::: Source excerpt :::
2D Conforming Triangulations and Meshes

*Laurent Rineau*

This package implements Shewchuk's algorithm [She00] to construct conforming triangulations and 2D meshes. Conforming triangulations will be described in Section 34.1 and meshes in Section 34.2.

A triangulation is a *Delaunay triangulation* if the circumscribing
circle of any facet of the triangulation contains no vertex in its
interior. A *constrained* Delaunay triangulation is a constrained
triangulation which is as much Delaunay as possible. The circumscribing
circle of any facet of a constrained Delaunay triangulation contains in its
interior no data point *visible* from the facet.

An edge is said to be a *Delaunay edge* if it is inscribed in an empty
circle (containing no data point in its interior). This edge is said to be a
*Gabriel edge* if its diametrical circle is empty.

A constrained Delaunay triangulation is said to be a *conforming
Delaunay triangulation* if every constrained edge is a Delaunay edge.
Because any edge in a constrained Delaunay triangulation is either a
Delaunay edge or a constrained edge, a conforming Delaunay triangulation is
in fact a Delaunay triangulation. The only difference is that some of the
edges are marked as constrained edges.

A constrained Delaunay triangulation is said to be a *conforming
Gabriel triangulation* if every constrained edge is a Gabriel edge. The
Gabriel property is stronger than the Delaunay property and each Gabriel
edge is a Delaunay edge. Conforming Gabriel triangulations are thus also
conforming Delaunay triangulations.

Any constrained Delaunay triangulation can be refined into a
conforming Delaunay triangulation or into a conforming Gabriel
triangulation by adding vertices, called *Steiner vertices*, on
constrained edges until they are decomposed into subconstraints small enough
to be Delaunay or Gabriel edges.

Constrained Delaunay triangulations can be refined into
conforming triangulations
by the two following global functions:

*template<class CDT> void make_conforming_Delaunay_2 (CDT& t)* and

*template<class CDT> void make_conforming_Gabriel_2 (CDT& t)*.

In both cases, the template parameter *CDT* must be instantiated
by a constrained Delaunay triangulation class. Such a class must be a
model of the concept *ConstrainedDelaunayTriangulation_2*.
:::
▶ **Problems**
1. Answer these questions from the text on conforming triangulations:
(a) What are the vertices added on constrained edges during refinement called?
(b) Which concept must the class used for the CDT parameter be a model of?
(c) When is an edge said to be a Gabriel edge?
2. Say whether each statement agrees with the text on conforming triangulations. Give yes or no, and quote the words from the text that decide it.
(a) Every Gabriel edge is a Delaunay edge.
(b) The Delaunay property is stronger than the Gabriel property.
(c) A conforming Delaunay triangulation is in fact a Delaunay triangulation.
3. Carry on writing the text on conforming triangulations, starting after its last sentence.
The listing that comes next is from a separate source.
::: Data lines :::
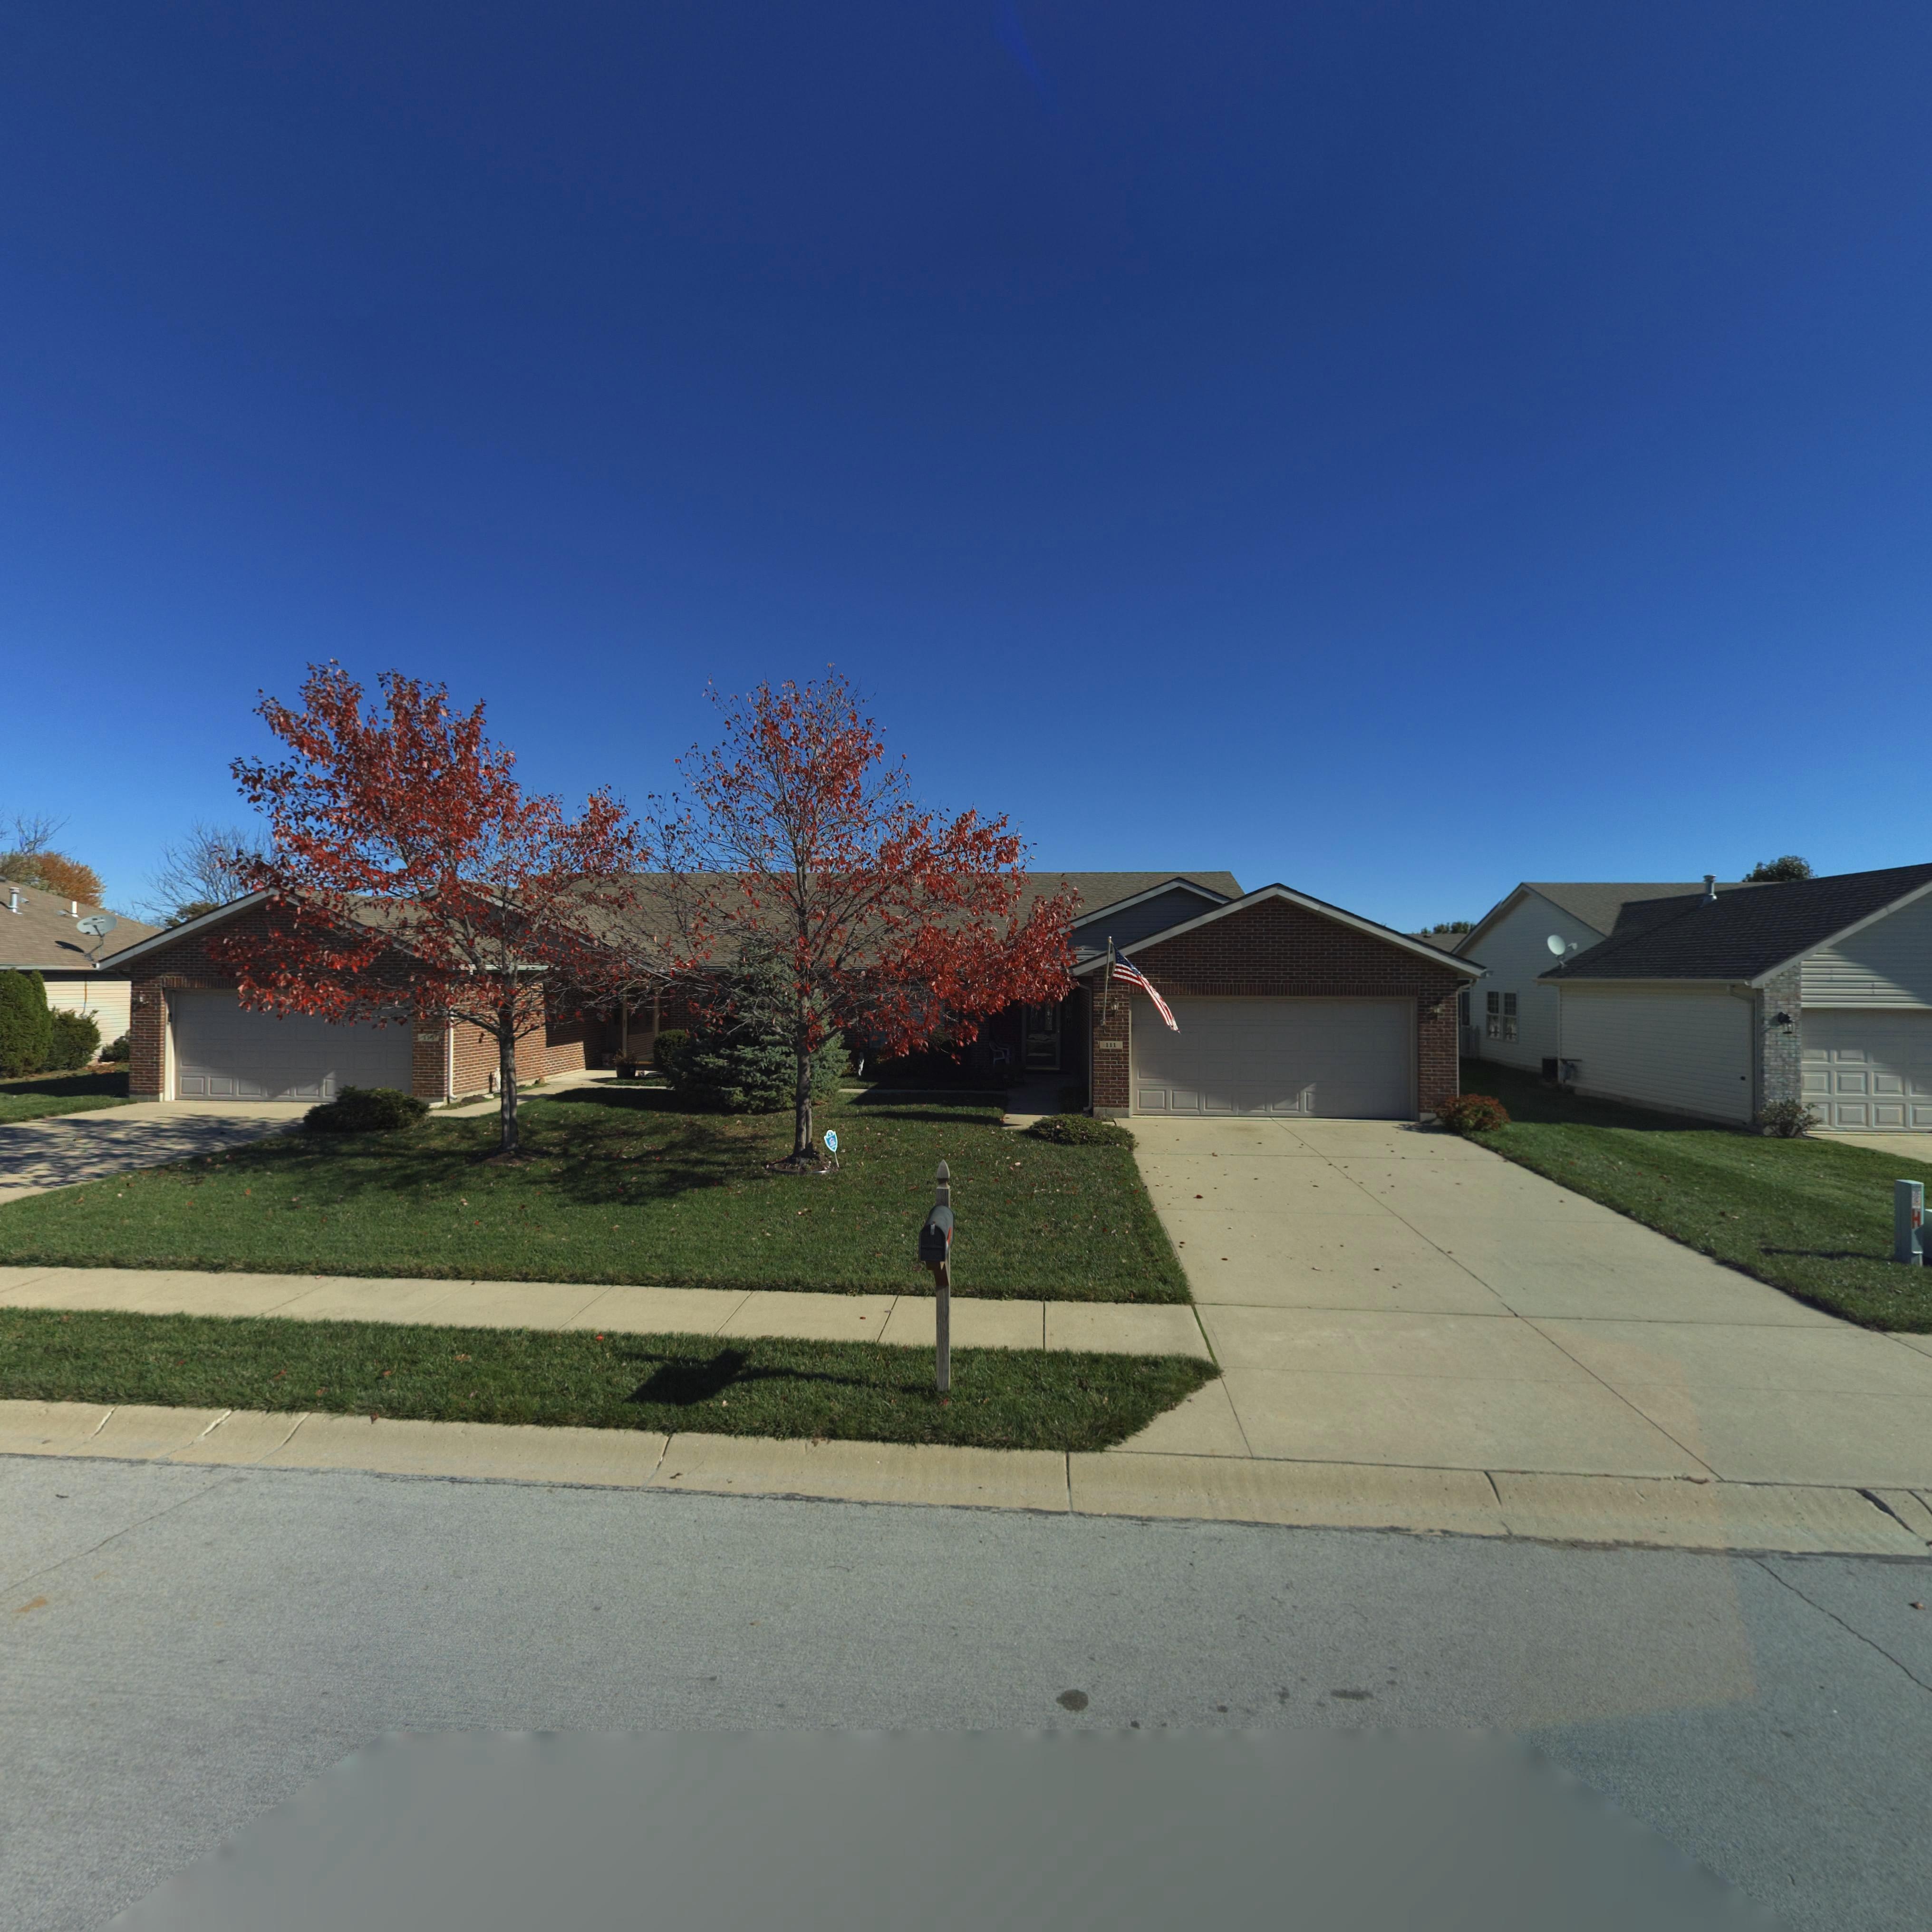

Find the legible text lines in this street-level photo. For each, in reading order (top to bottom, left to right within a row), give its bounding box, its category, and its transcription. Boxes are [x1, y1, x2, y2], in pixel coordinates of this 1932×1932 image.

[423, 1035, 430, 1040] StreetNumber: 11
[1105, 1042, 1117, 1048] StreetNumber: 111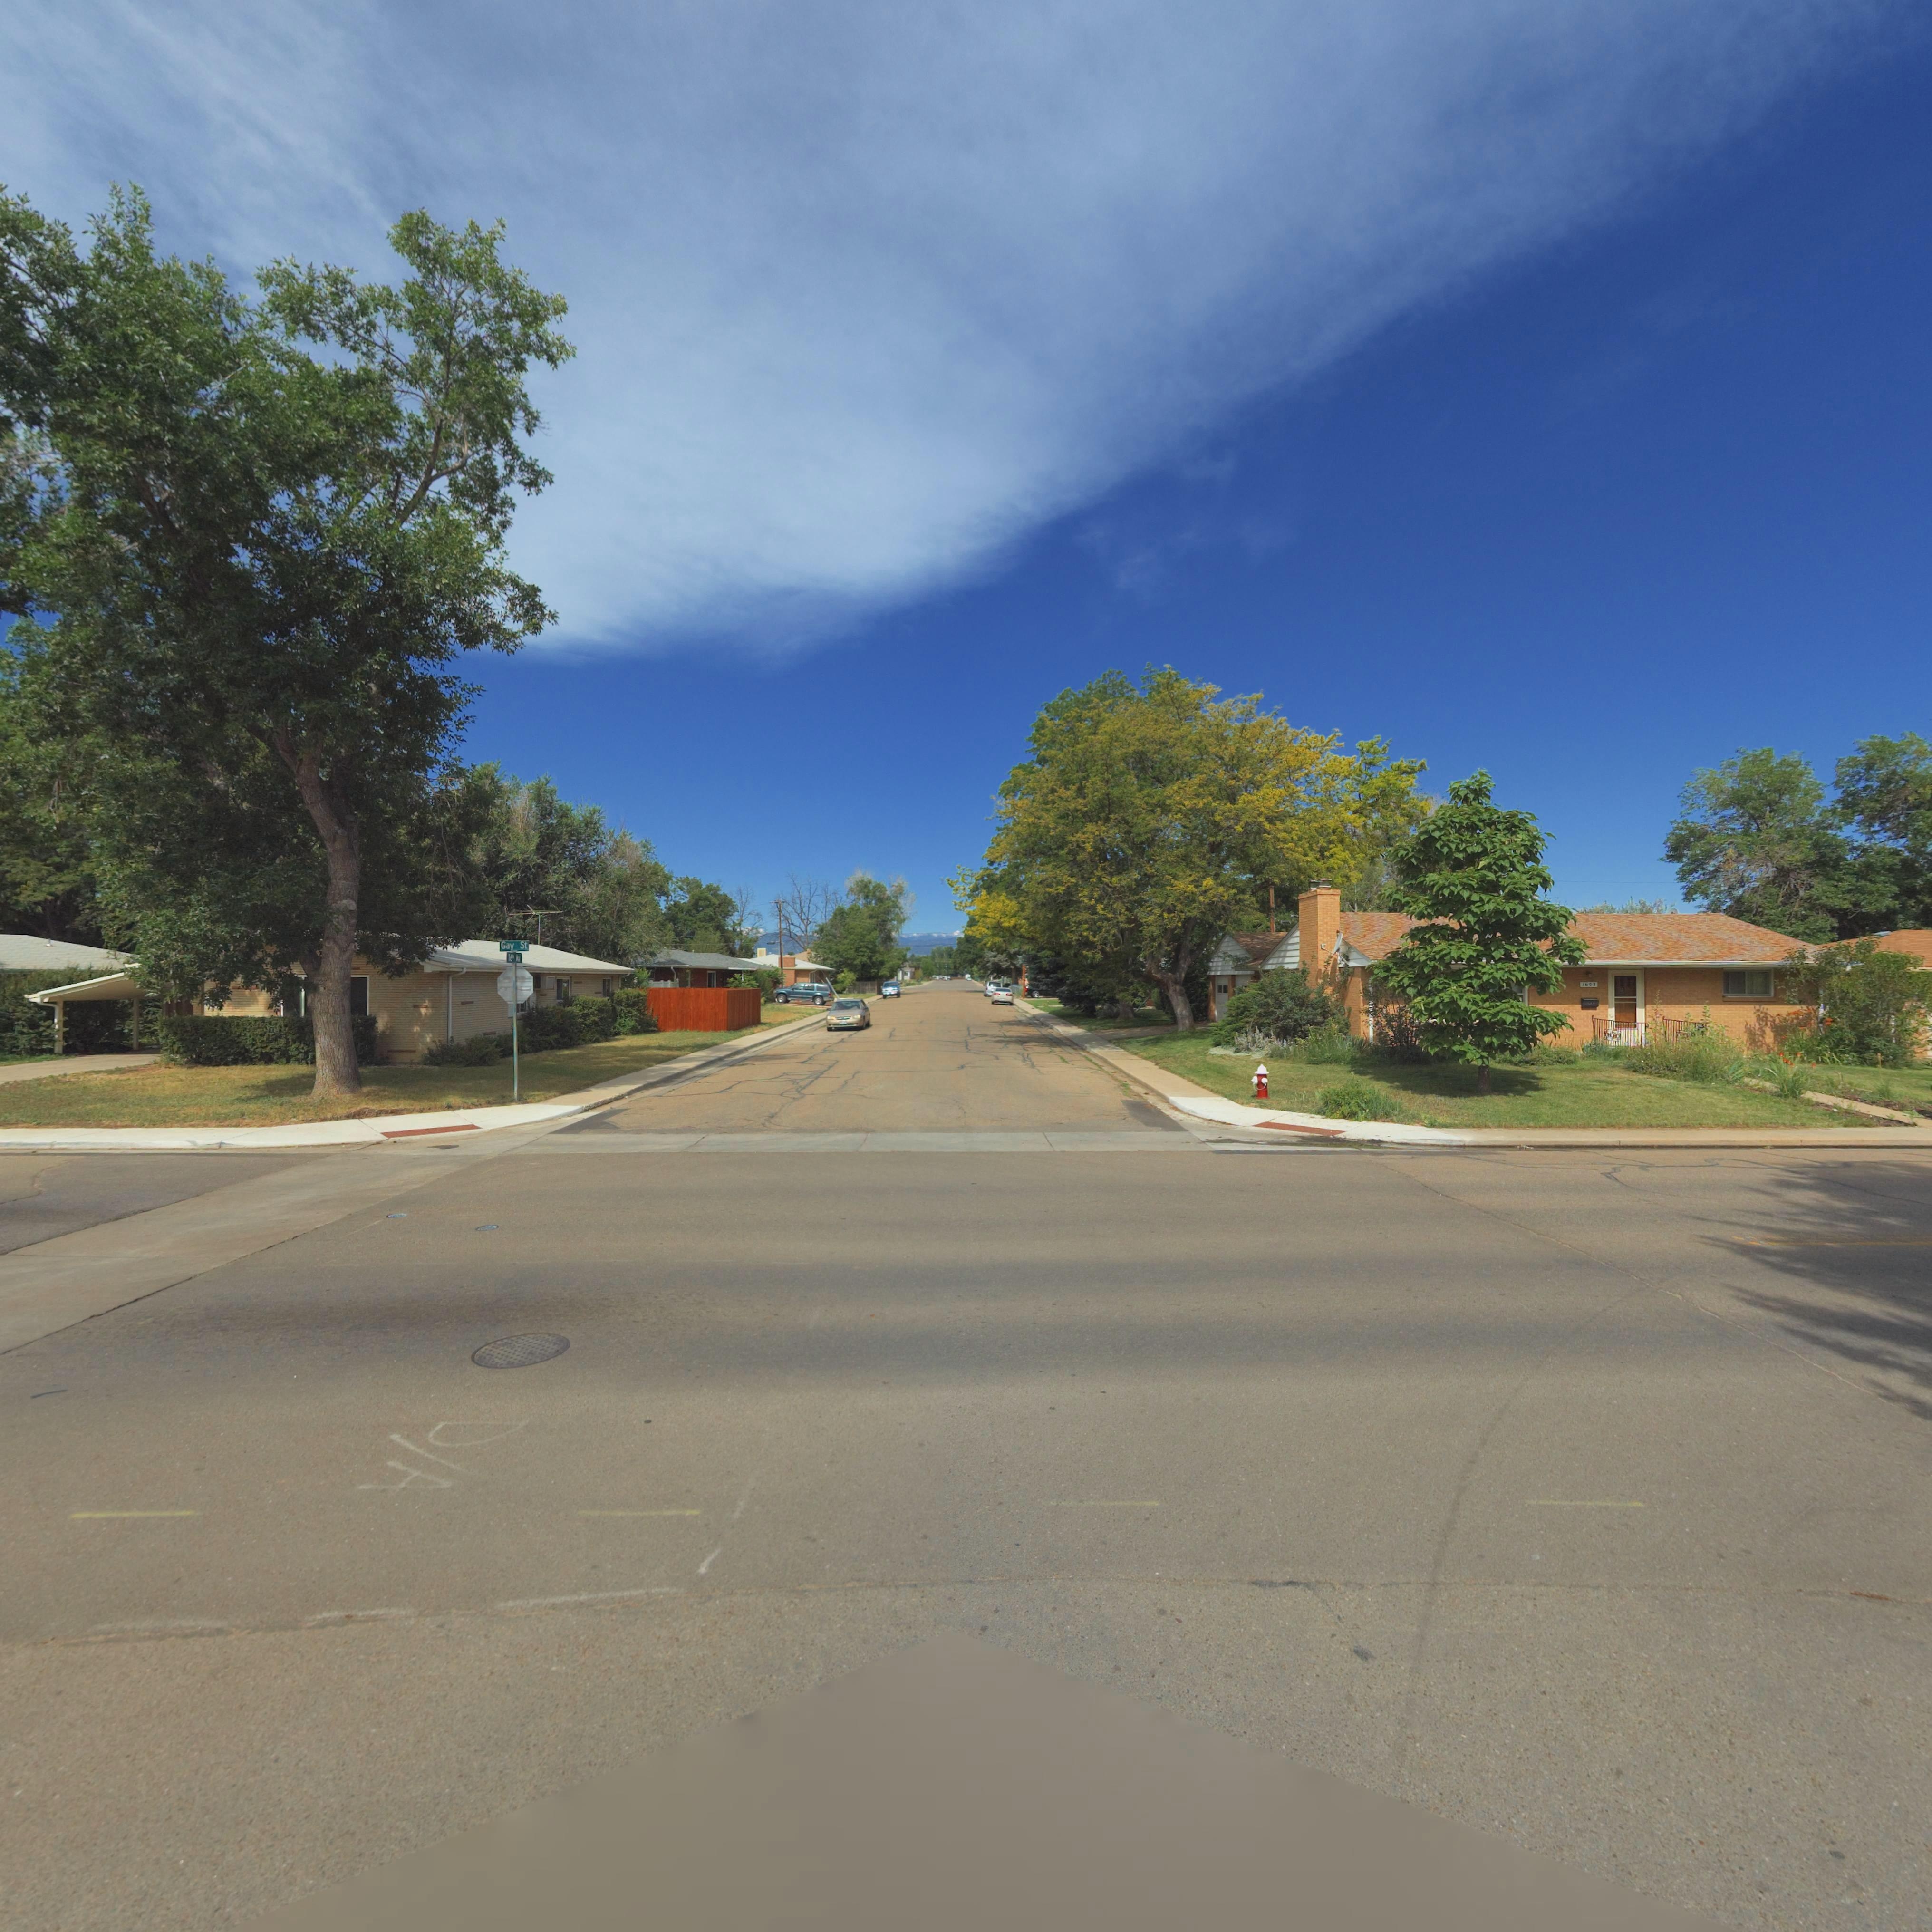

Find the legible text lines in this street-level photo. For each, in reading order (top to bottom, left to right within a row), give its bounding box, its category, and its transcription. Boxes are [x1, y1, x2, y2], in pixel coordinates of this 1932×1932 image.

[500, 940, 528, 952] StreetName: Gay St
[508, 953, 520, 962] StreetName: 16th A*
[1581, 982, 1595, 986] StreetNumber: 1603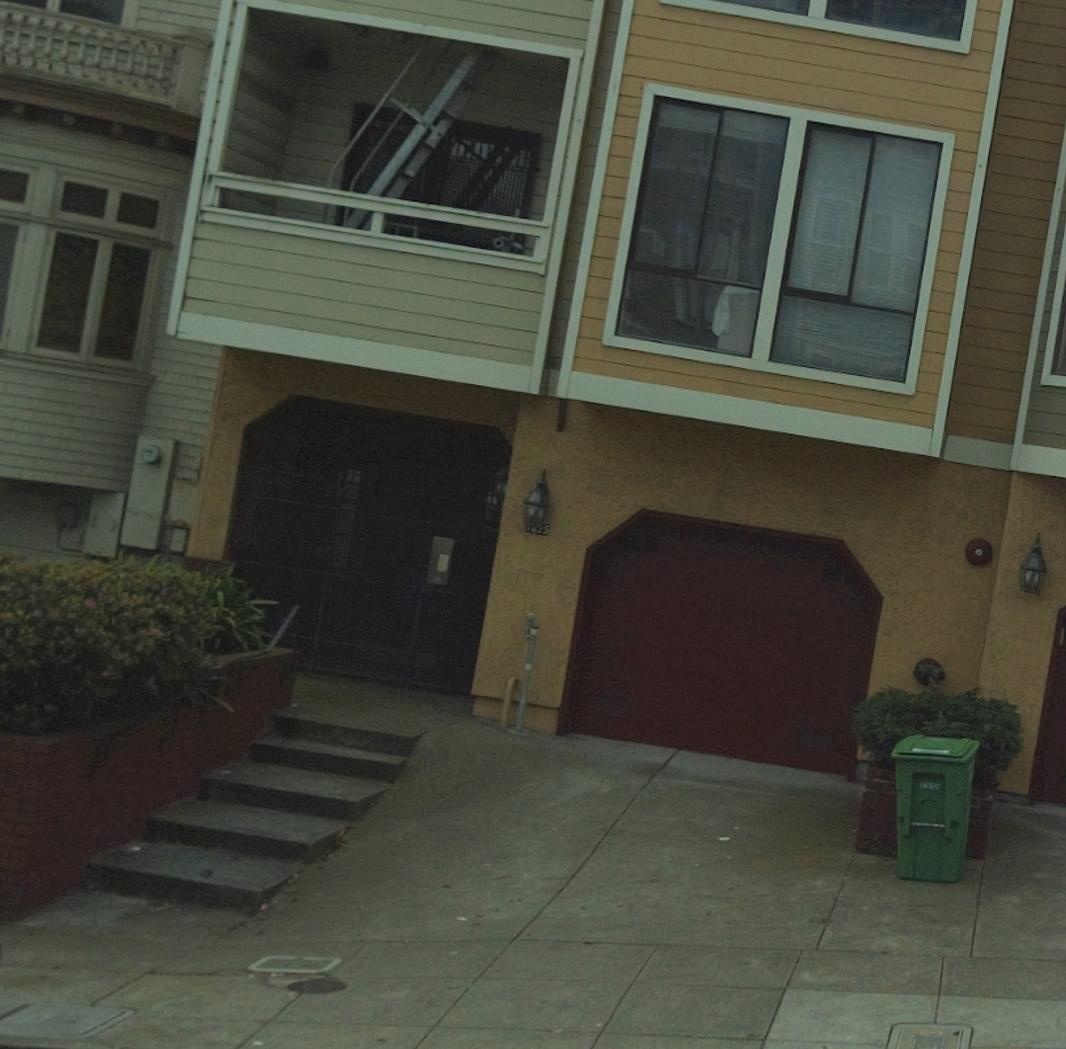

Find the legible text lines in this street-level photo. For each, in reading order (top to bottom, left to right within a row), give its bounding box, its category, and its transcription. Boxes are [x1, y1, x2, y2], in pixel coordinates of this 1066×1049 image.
:::
▶ **Answers to the exercises**
1.
(a) Steiner vertices
(b) ConstrainedDelaunayTriangulation_2
(c) When its diametrical circle is empty

2.
(a) Yes: "each Gabriel edge is a Delaunay edge."
(b) No: "The Gabriel property is stronger than the Delaunay property"
(c) Yes: "a conforming Delaunay triangulation is in fact a Delaunay triangulation."

3.
The geometric traits of the constrained
Delaunay triangulation used to instantiate the parameter *CDT* has to
be a model of the concept *ConformingDelaunayTriangulationTraits_2*.

The constrained Delaunay triangulation *t* is passed by reference
and is refined into a conforming Delaunay triangulation or into a
conforming Gabriel triangulation by adding vertices. The user is advised to
make a copy of the input triangulation in the case where the original
triangulation has to be preserved for other computations

The algorithm used by *make_conforming_Delaunay_2* and
*make_conforming_Gabriel_2* builds internal data structures that would be
computed twice if the two functions are called consecutively on the same
triangulation. In order to avoid these data to be constructed twice, the
advanced user can use the class *Triangulation_conformer_2<CDT>* to
refine a constrained Delaunay triangulation into a conforming Delaunay
triangulation and then into a conforming Gabriel triangulation. For
additional control of the refinement algorithm, this class also provides
separate functions to insert one Steiner point at a time.

This example inserts several segments into a constrained Delaunay triangulation, makes it conforming Delaunay, and then conforming Gabriel. At each step, the number of vertices of the triangulation is printed.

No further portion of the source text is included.